In 2010, 19-year-old Mohamed Mohamud was charged with attempting to bomb the Christmas tree lighting in Portland, OR. Some months before, his father had contacted the FBI, asking for help, because Mohamud was exchanging emails with an Islamist recruiter. Instead of confronting the youth and warning him to keep his nose clean, FBI agents masqueraded as Islamists, concocted the plot, supplied him with a fake bomb, and then arrested him. He is now serving 30 years.

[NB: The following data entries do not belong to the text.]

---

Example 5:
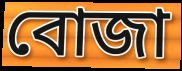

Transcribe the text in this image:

বোজা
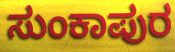
ಸುಂಕಾಪುರ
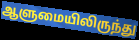
ஆளுமையிலிருந்து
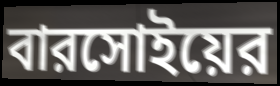
বারসোইয়ের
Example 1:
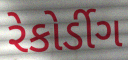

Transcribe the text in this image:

રેકોર્ડીગ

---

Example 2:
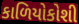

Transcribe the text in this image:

કાળિયોકોશી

After Mohamud’s arrest, I happened to have a conversation with an FBI employee about it. He was distressed on behalf of the young man’s family, who felt betrayed by our government. However, he said, a few people must be sacrificed to convince the majority that there is an FBI agent hiding on every corner. I argued with him, but in the end, I believe, he had to rationalize what the organization had done so he could keep working for them.

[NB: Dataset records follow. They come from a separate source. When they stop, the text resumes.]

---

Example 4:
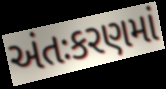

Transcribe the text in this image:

અંતઃકરણમાં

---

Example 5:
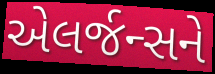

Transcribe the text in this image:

એલર્જન્સને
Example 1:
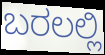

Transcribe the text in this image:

ಬರಲಲ್ಲಿ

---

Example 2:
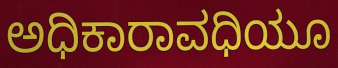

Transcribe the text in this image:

ಅಧಿಕಾರಾವಧಿಯೂ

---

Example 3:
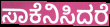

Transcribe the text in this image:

ಸಾಕೆನಿಸಿದರೆ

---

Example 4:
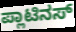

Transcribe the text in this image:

ಪ್ಲಾಟಿನಸ್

In 1969 I was part of the women’s collective that published Rat, a so-called “underground” newspaper. Our members had different points of view, and the articles we published reflected that. I came from the Gay Liberation Front. Other members were oriented toward the Cuban revolution, or militant socialism, or radical feminism; one followed Yippie politics, and I think three were part of the Weather Underground. These last three never used their real names and kept to themselves. In November 1969 one member—Jane Alpert—was arrested for blowing up buildings. I was 25 then, and it was the height of the Vietnam War. At times I doubted my own antiwar convictions, wondering if the Weather Underground was right, and I simply lacked the courage to “bring the war home.”

During my time at Rat, an elderly neighbor told me that the FBI had tried to question her about me. She had told them nothing—reasonably enough, since all she did know was that we lived in the same building. Then a man I can only assume was an FBI agent provocateur offered to teach me how to assassinate people. I got away from him as fast as I could.

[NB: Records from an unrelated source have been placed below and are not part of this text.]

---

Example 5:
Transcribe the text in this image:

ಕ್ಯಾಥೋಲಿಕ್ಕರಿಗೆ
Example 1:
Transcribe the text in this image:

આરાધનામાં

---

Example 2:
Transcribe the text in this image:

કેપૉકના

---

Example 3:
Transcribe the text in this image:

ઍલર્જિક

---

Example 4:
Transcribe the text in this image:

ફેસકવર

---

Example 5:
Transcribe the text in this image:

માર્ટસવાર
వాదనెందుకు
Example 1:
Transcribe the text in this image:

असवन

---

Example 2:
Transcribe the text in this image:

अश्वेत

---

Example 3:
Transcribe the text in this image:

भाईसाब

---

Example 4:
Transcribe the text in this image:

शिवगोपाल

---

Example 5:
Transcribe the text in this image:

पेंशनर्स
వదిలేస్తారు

Maybe it was cowardice, or embryonic smarts. Maybe it was the awareness of my own limitations that kept me writing and speaking and going to demonstrations, rather than committing acts of violence. Whatever the reason, I managed to avoid entrapment and prison. I feel sorry for those young people who have been entrapped, whose lives have been sacrificed to feed the reputation and swell the budget of the national security state.